═══ Listed records ═══

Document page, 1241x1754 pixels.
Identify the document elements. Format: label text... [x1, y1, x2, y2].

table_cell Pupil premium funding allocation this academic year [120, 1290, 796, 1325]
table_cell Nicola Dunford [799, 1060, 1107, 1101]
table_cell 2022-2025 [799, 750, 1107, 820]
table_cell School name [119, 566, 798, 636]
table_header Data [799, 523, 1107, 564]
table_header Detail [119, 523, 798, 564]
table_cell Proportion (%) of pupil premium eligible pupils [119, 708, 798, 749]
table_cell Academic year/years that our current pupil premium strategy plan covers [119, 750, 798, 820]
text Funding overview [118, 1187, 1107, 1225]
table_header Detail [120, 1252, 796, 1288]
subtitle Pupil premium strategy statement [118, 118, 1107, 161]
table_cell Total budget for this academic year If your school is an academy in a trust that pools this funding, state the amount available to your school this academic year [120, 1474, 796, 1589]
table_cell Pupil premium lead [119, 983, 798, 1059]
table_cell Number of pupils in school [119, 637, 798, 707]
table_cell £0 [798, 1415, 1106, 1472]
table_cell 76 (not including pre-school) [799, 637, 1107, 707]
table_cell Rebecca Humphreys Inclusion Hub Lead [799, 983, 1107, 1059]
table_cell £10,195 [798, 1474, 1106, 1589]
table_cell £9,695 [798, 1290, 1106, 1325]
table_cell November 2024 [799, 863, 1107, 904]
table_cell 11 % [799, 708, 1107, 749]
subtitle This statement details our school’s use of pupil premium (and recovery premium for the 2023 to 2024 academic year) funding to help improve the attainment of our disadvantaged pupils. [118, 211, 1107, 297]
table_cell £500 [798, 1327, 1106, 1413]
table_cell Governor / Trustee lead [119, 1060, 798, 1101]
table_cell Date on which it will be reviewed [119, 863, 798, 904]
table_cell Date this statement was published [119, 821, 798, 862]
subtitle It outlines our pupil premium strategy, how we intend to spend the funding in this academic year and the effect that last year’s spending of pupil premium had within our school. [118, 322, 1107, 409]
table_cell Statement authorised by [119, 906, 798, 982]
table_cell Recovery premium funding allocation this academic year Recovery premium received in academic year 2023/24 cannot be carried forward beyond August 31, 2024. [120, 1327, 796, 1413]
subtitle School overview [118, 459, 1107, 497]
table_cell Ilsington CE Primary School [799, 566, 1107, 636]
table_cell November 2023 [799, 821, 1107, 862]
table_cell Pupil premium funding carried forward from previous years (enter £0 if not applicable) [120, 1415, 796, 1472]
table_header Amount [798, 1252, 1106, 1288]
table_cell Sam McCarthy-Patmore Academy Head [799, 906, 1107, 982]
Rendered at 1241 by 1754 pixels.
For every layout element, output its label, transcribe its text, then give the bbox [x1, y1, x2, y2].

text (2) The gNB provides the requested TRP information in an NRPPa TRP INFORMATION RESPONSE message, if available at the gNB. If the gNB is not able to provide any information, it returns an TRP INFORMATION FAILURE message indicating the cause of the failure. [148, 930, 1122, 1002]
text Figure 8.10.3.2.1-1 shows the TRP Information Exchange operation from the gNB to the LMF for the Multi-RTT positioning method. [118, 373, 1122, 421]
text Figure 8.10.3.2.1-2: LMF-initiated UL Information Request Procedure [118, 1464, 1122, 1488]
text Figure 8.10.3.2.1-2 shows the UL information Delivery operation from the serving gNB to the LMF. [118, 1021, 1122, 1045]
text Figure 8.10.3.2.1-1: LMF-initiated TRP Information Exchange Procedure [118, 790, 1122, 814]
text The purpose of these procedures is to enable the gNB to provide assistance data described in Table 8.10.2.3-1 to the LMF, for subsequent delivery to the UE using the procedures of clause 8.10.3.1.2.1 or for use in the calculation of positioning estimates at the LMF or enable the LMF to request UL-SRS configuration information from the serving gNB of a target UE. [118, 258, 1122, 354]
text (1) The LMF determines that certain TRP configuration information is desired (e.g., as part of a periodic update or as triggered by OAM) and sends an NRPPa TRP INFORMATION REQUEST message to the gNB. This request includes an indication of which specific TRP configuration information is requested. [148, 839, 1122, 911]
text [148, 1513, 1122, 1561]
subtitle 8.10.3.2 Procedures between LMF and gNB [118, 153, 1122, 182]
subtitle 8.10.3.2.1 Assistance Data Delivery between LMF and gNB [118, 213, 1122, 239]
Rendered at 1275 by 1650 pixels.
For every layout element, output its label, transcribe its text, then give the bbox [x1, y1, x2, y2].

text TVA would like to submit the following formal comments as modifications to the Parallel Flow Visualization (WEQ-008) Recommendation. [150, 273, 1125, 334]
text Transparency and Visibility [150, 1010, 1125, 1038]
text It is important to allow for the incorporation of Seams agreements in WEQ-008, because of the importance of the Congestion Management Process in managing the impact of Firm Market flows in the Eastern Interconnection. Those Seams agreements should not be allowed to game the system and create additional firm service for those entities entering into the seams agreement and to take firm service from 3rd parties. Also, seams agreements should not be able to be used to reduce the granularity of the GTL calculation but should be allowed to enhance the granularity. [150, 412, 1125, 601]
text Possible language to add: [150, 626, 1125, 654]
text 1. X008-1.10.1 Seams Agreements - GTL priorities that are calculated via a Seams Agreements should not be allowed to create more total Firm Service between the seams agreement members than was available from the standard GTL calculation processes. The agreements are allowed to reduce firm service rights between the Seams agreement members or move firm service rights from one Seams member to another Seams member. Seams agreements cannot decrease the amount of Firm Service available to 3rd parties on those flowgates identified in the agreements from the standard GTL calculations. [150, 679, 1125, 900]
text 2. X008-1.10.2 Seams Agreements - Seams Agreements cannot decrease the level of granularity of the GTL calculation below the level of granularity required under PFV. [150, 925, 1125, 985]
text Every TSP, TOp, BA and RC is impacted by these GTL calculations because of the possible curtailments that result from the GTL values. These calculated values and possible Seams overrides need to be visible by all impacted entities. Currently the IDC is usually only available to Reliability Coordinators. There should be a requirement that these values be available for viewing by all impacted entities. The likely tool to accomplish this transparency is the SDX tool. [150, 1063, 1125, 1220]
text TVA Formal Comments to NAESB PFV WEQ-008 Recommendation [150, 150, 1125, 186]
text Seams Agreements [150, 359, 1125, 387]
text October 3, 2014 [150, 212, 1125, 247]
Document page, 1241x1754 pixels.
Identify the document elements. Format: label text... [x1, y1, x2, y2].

═══

What you are asked to do
Set down every entry again, exactly as written.

Response to this task
Document page, 1241x1754 pixels.
Identify the document elements. Format: label text... [x1, y1, x2, y2].

table_cell Pupil premium funding allocation this academic year [120, 1290, 796, 1325]
table_cell Nicola Dunford [799, 1060, 1107, 1101]
table_cell 2022-2025 [799, 750, 1107, 820]
table_cell School name [119, 566, 798, 636]
table_header Data [799, 523, 1107, 564]
table_header Detail [119, 523, 798, 564]
table_cell Proportion (%) of pupil premium eligible pupils [119, 708, 798, 749]
table_cell Academic year/years that our current pupil premium strategy plan covers [119, 750, 798, 820]
text Funding overview [118, 1187, 1107, 1225]
table_header Detail [120, 1252, 796, 1288]
subtitle Pupil premium strategy statement [118, 118, 1107, 161]
table_cell Total budget for this academic year If your school is an academy in a trust that pools this funding, state the amount available to your school this academic year [120, 1474, 796, 1589]
table_cell Pupil premium lead [119, 983, 798, 1059]
table_cell Number of pupils in school [119, 637, 798, 707]
table_cell £0 [798, 1415, 1106, 1472]
table_cell 76 (not including pre-school) [799, 637, 1107, 707]
table_cell Rebecca Humphreys Inclusion Hub Lead [799, 983, 1107, 1059]
table_cell £10,195 [798, 1474, 1106, 1589]
table_cell £9,695 [798, 1290, 1106, 1325]
table_cell November 2024 [799, 863, 1107, 904]
table_cell 11 % [799, 708, 1107, 749]
subtitle This statement details our school’s use of pupil premium (and recovery premium for the 2023 to 2024 academic year) funding to help improve the attainment of our disadvantaged pupils. [118, 211, 1107, 297]
table_cell £500 [798, 1327, 1106, 1413]
table_cell Governor / Trustee lead [119, 1060, 798, 1101]
table_cell Date on which it will be reviewed [119, 863, 798, 904]
table_cell Date this statement was published [119, 821, 798, 862]
subtitle It outlines our pupil premium strategy, how we intend to spend the funding in this academic year and the effect that last year’s spending of pupil premium had within our school. [118, 322, 1107, 409]
table_cell Statement authorised by [119, 906, 798, 982]
table_cell Recovery premium funding allocation this academic year Recovery premium received in academic year 2023/24 cannot be carried forward beyond August 31, 2024. [120, 1327, 796, 1413]
subtitle School overview [118, 459, 1107, 497]
table_cell Ilsington CE Primary School [799, 566, 1107, 636]
table_cell November 2023 [799, 821, 1107, 862]
table_cell Pupil premium funding carried forward from previous years (enter £0 if not applicable) [120, 1415, 796, 1472]
table_header Amount [798, 1252, 1106, 1288]
table_cell Sam McCarthy-Patmore Academy Head [799, 906, 1107, 982]
Rendered at 1241 by 1754 pixels.
For every layout element, output its label, transcribe its text, then give the bbox [x1, y1, x2, y2].

text (2) The gNB provides the requested TRP information in an NRPPa TRP INFORMATION RESPONSE message, if available at the gNB. If the gNB is not able to provide any information, it returns an TRP INFORMATION FAILURE message indicating the cause of the failure. [148, 930, 1122, 1002]
text Figure 8.10.3.2.1-1 shows the TRP Information Exchange operation from the gNB to the LMF for the Multi-RTT positioning method. [118, 373, 1122, 421]
text Figure 8.10.3.2.1-2: LMF-initiated UL Information Request Procedure [118, 1464, 1122, 1488]
text Figure 8.10.3.2.1-2 shows the UL information Delivery operation from the serving gNB to the LMF. [118, 1021, 1122, 1045]
text Figure 8.10.3.2.1-1: LMF-initiated TRP Information Exchange Procedure [118, 790, 1122, 814]
text The purpose of these procedures is to enable the gNB to provide assistance data described in Table 8.10.2.3-1 to the LMF, for subsequent delivery to the UE using the procedures of clause 8.10.3.1.2.1 or for use in the calculation of positioning estimates at the LMF or enable the LMF to request UL-SRS configuration information from the serving gNB of a target UE. [118, 258, 1122, 354]
text (1) The LMF determines that certain TRP configuration information is desired (e.g., as part of a periodic update or as triggered by OAM) and sends an NRPPa TRP INFORMATION REQUEST message to the gNB. This request includes an indication of which specific TRP configuration information is requested. [148, 839, 1122, 911]
text [148, 1513, 1122, 1561]
subtitle 8.10.3.2 Procedures between LMF and gNB [118, 153, 1122, 182]
subtitle 8.10.3.2.1 Assistance Data Delivery between LMF and gNB [118, 213, 1122, 239]
Rendered at 1275 by 1650 pixels.
For every layout element, output its label, transcribe its text, then give the bbox [x1, y1, x2, y2].

text TVA would like to submit the following formal comments as modifications to the Parallel Flow Visualization (WEQ-008) Recommendation. [150, 273, 1125, 334]
text Transparency and Visibility [150, 1010, 1125, 1038]
text It is important to allow for the incorporation of Seams agreements in WEQ-008, because of the importance of the Congestion Management Process in managing the impact of Firm Market flows in the Eastern Interconnection. Those Seams agreements should not be allowed to game the system and create additional firm service for those entities entering into the seams agreement and to take firm service from 3rd parties. Also, seams agreements should not be able to be used to reduce the granularity of the GTL calculation but should be allowed to enhance the granularity. [150, 412, 1125, 601]
text Possible language to add: [150, 626, 1125, 654]
text 1. X008-1.10.1 Seams Agreements - GTL priorities that are calculated via a Seams Agreements should not be allowed to create more total Firm Service between the seams agreement members than was available from the standard GTL calculation processes. The agreements are allowed to reduce firm service rights between the Seams agreement members or move firm service rights from one Seams member to another Seams member. Seams agreements cannot decrease the amount of Firm Service available to 3rd parties on those flowgates identified in the agreements from the standard GTL calculations. [150, 679, 1125, 900]
text 2. X008-1.10.2 Seams Agreements - Seams Agreements cannot decrease the level of granularity of the GTL calculation below the level of granularity required under PFV. [150, 925, 1125, 985]
text Every TSP, TOp, BA and RC is impacted by these GTL calculations because of the possible curtailments that result from the GTL values. These calculated values and possible Seams overrides need to be visible by all impacted entities. Currently the IDC is usually only available to Reliability Coordinators. There should be a requirement that these values be available for viewing by all impacted entities. The likely tool to accomplish this transparency is the SDX tool. [150, 1063, 1125, 1220]
text TVA Formal Comments to NAESB PFV WEQ-008 Recommendation [150, 150, 1125, 186]
text Seams Agreements [150, 359, 1125, 387]
text October 3, 2014 [150, 212, 1125, 247]
Document page, 1241x1754 pixels.
Identify the document elements. Format: label text... [x1, y1, x2, y2].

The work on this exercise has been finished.